Peresean atau perisean adalah pertarungan antara dua lelaki yang bersenjatakan tongkat rotan (penjalin) dan berperisai kulit kerbau yang tebal dan keras (perisai disebut ende). Tradisi ini dilakukan oleh masyarakat suku Sasak, Lombok, Nusa Tenggara Barat, Indonesia. Peresean termasuk dalam seni tari daerah Lombok. Petarung dalam Peresean biasanya disebut pepadu dan wasit disebut pakembar.

Permainan ini sudah dimainkan sejak abad ke-13, berawal dari ritual masyarakat agraris Lombok untuk mendatangkan hujan pada musim kemarau. Sementara sebagai kesenian bela diri, perisean sudah ada sejak zaman kerajaan-kerajaan di Lombok, awalnya adalah semacam latihan pedang dan perisai sebelum berangkat ke medan pertempuran.

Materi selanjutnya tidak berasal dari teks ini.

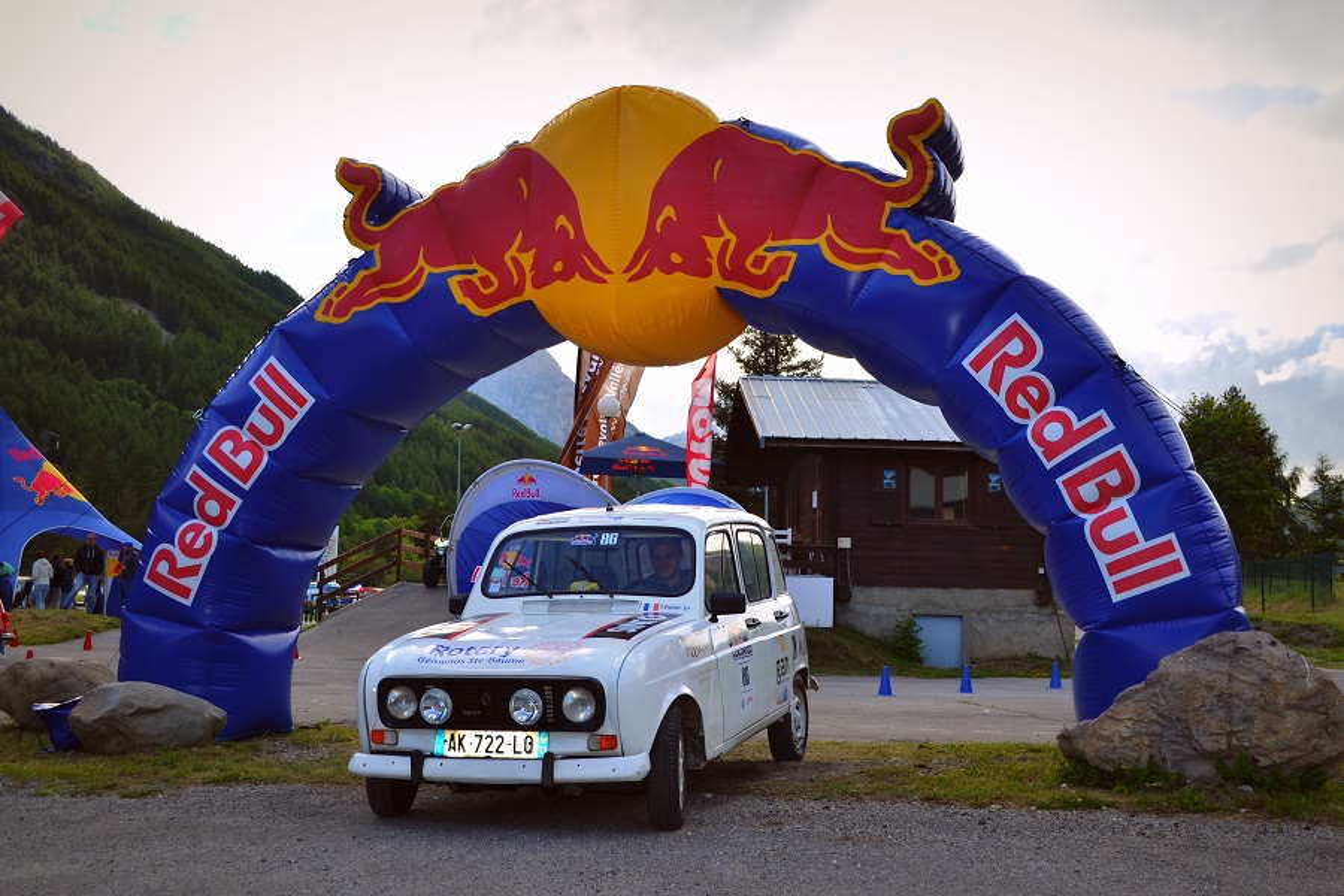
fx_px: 1456
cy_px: 448
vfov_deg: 34.2
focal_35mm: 39
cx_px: 672
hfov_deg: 49.6
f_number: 7.1
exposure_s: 1/200
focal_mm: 26
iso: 100
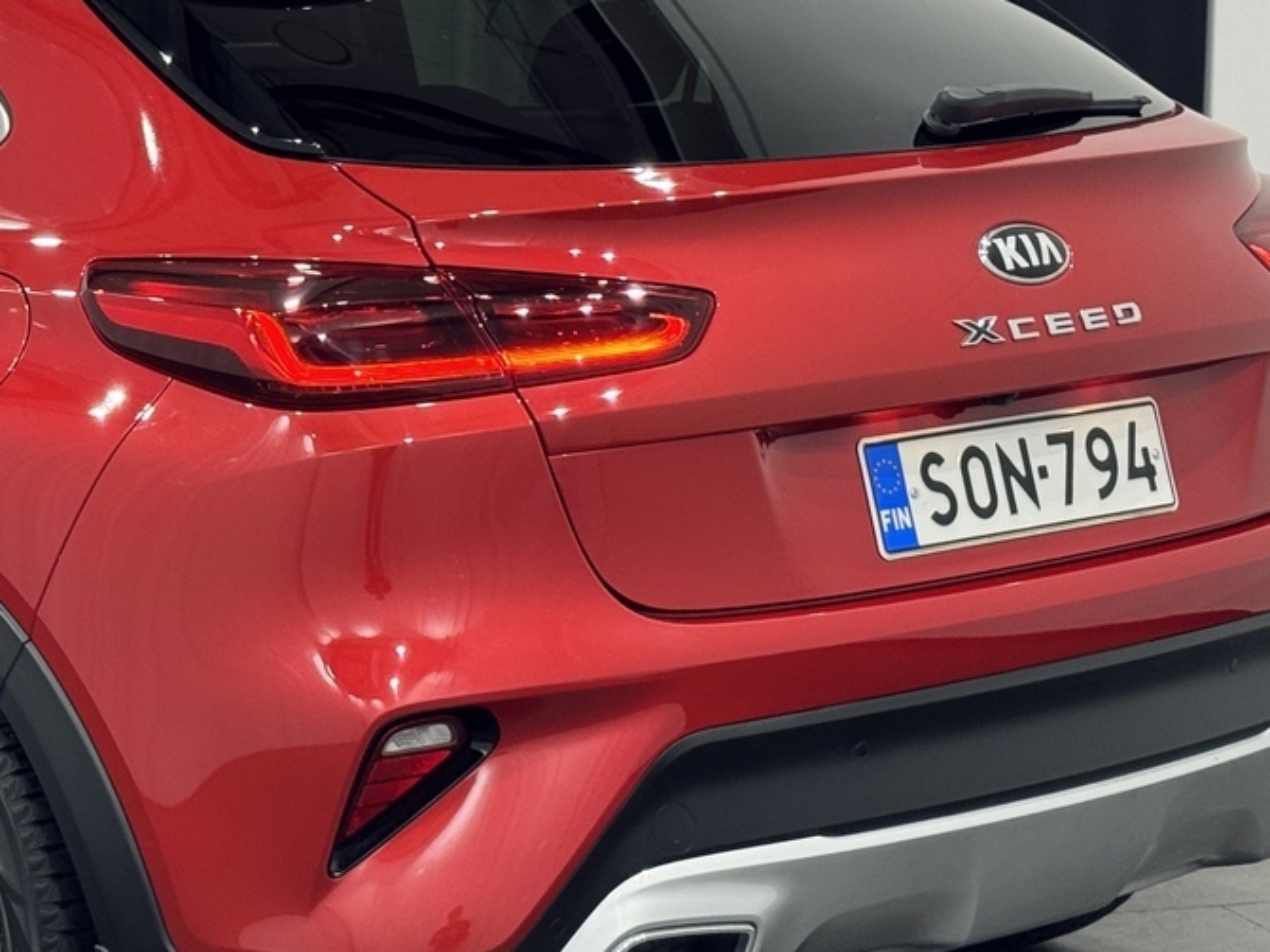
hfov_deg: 18.7
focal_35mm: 103
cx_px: 114
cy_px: 420
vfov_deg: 14.4
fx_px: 3778
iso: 100
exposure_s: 1/100
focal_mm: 6.76
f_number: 1.78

Perisean dimulai dengan dua pekembar (wasit) mencari calon petarung atau pepadu dari orang-orang yang datang atau sang pepadu sendiri yang mengajukan diri. Pekembar akan mencari pepadu-pepadu yang seimbang sebelum memulai pertarungan. Pepadu akan menggunakan ikat kepala (saput) dan kain pengikat pinggang (bebadong), serta diberi sirih untuk dikunyah. Dalam pertarungan pepadu menggunakan sebilah rotan kira-kira sepanjang satu meter (penjalin) sebagai senjata serta dilengkapi sebuah perisai kayu yang dilapisi kulit sapi atau kerbau, berbentuk bujur sangkar berukuran 50 x 50 cm.

Jalannya pertarungan diiringi gamelan sasak yang terdiri dari tabuhan gendang, suling, gong, dan rincik dalam tempo cepat. Tembang yang dibawakan merupakan tembang khusus perisean yang beraura mistis. Tembang itu biasanya akan mendongkrak semangat bertarung dan mengurangi rasa sakit akibat sabetan rotan.

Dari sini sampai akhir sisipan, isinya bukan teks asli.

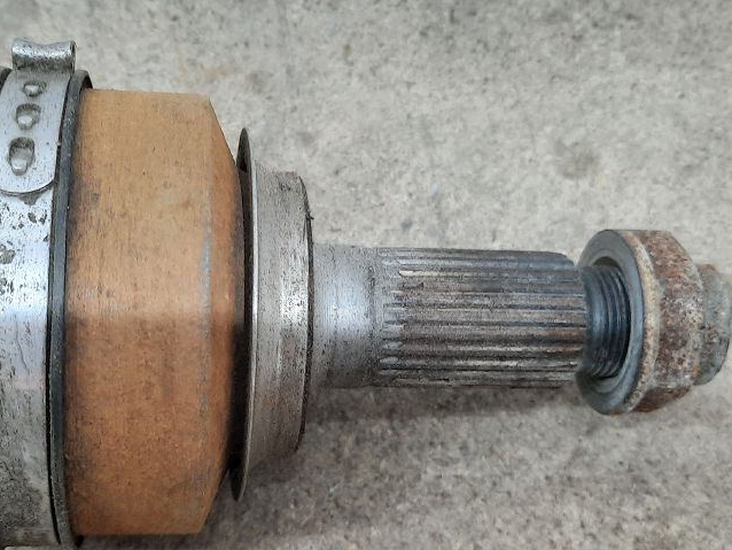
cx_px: 307
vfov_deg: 30.9
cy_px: 305
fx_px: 994
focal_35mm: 47
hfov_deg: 40.3
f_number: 2
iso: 250
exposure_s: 1/33
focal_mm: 4.6
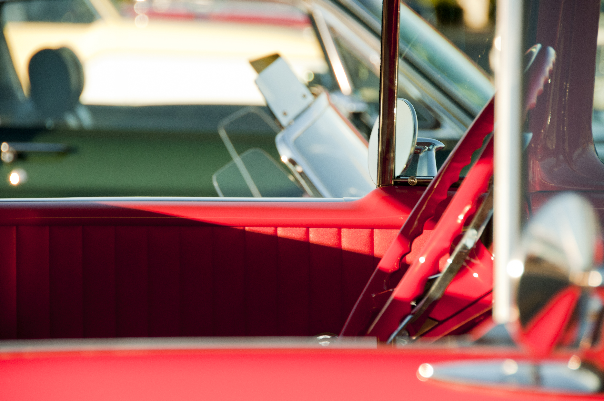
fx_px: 3393
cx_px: 302
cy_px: 200
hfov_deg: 10.2
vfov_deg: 6.8
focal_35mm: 202
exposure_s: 1/320
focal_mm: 135
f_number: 5.6
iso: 400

Perisean akan dihentikan, apabila salah satu pepadu mengeluarkan darah atau dihentikan pekembar. Jika hingga 3-4 ronde kedua pepadu masih sama kuat, pekembar akan menyatakan hasil seri. Selesai pertarungan pepadu tak pernah membawa dendam ke luar arena. Menang atau kalah, seusai bertarung, kedua pepadu pasti bersalaman dan berpelukan. Segalanya dimulai dan selesai di dalam arena.

Pertarungan perisean disakralkan, sehingga perisean tak digelar sembarang waktu. Pada masa sekarang, perisean diadakan menjelang perayaan-perayaan khusus, seperti ulang tahun kemerdekaan (17 Agustus), hari jadi kabupaten/kota, atau menjelang Ramadhan.


35. Rabanga

Daftar Permainan Tradisional Provinsi Nusa Tenggara Barat (NTB)

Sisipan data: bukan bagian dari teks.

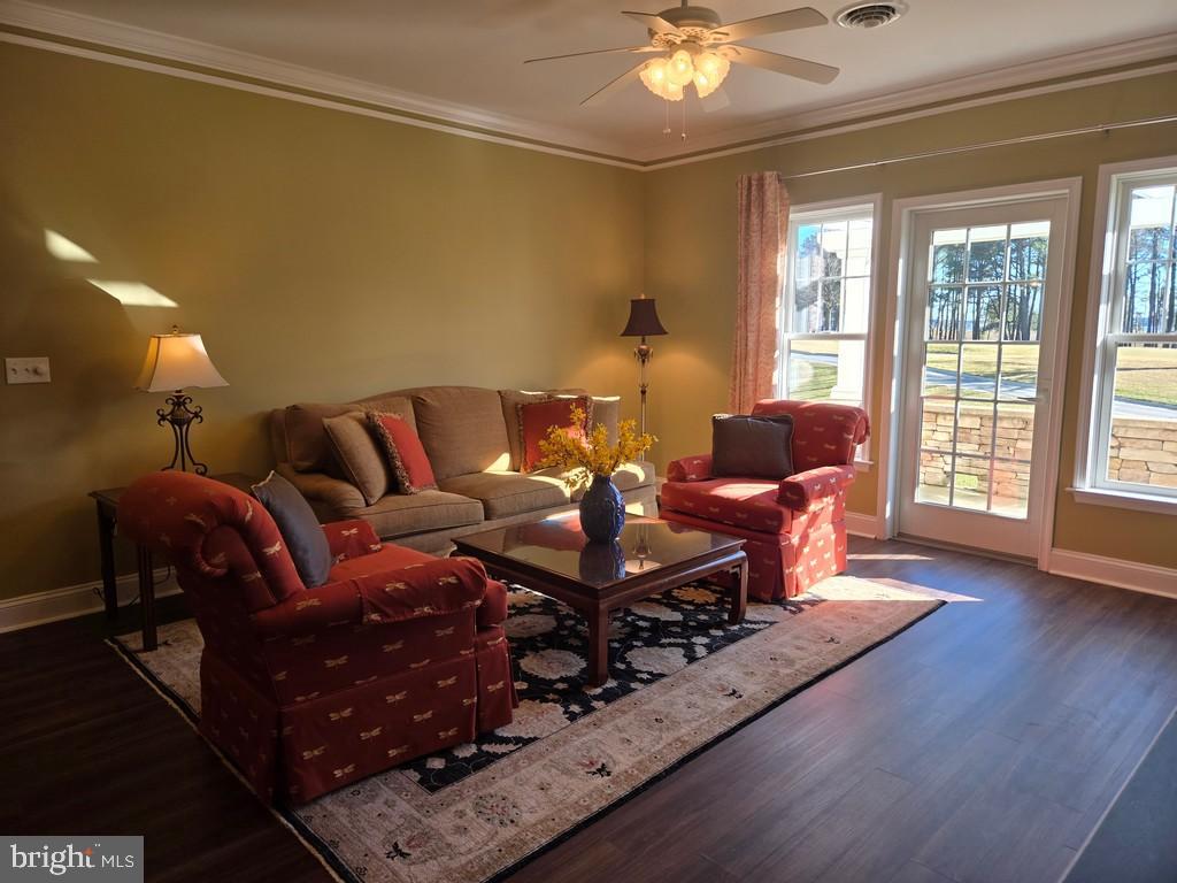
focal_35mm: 23
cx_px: 588
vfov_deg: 58.9
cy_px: 442
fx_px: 782
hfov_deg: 73.9
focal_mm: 5.4
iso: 25
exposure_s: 1/195
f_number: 1.8
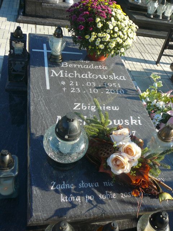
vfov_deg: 52.6
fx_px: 233
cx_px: 86
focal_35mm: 35
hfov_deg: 40.7
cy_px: 116
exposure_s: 1/500
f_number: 2.8
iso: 80
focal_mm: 5.2
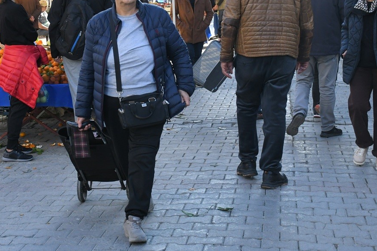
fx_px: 796
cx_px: 158
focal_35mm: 76
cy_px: 77
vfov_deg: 17.9
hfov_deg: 26.6
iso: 1250
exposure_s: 1/1000
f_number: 5.6
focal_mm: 32
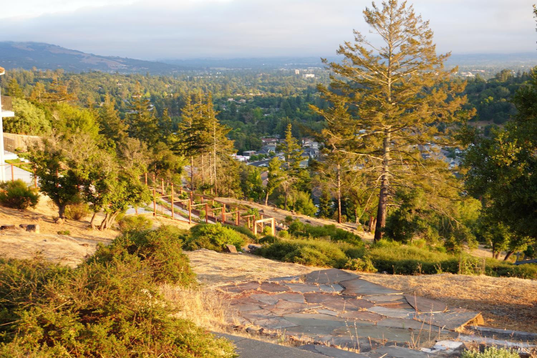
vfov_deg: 25.8
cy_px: 179
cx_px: 268
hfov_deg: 37.9
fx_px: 783
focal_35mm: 52
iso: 125
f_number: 5
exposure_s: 1/60
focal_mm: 35
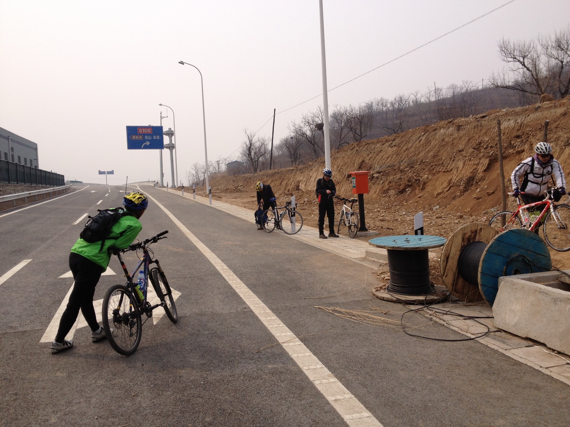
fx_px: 576
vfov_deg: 40.7
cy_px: 214
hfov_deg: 52.6
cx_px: 285
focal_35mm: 35
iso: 64
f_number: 2.4
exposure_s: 1/1727
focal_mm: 4.28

Daftar Permainan Tradisional Provinsi Nusa Tenggara Barat (NTB)

Rabanga adalah Satu dari bermacam permainan anak pedesaan Sumbawa. Sebelum dilulai, anak-anak akan mengumpulkan biji mete sebanyak-banyaknya untuk beradu ketangkasan membidik. Permainan rabanga ini sederhana saja. Sejumlah anak berlomba mengeluarkan biji-biji jambu mete yang telah mereka tumpuk di atas tanah lapang dalam garis lingkaran berdiameter kurang lebih 1 meter dengan cara melemparkan batu taba yang terbuat dari pecahan genteng dibentuk bulat dengan diameter 4 hingga 5 centimeter. Taba dilemparkan masing masing anak secara berurutan berdasarkan undian yang disepakati. Biji mete yang keluar dari lingkaran menjadi milik sipembidik. Putaran permainan rabanga berakhir ketika biji mete telah habis dikeluarkan dari lingkaran. Pemenangnya adalah yang terbanyak mengeluarkan biji mete. Setelah puas bermain rabanga biasanya biji-biji mete itu dibakar untuk dimakan bersama sama. Baik yang menang maupun yang kalah mendapat bagian sama banyak.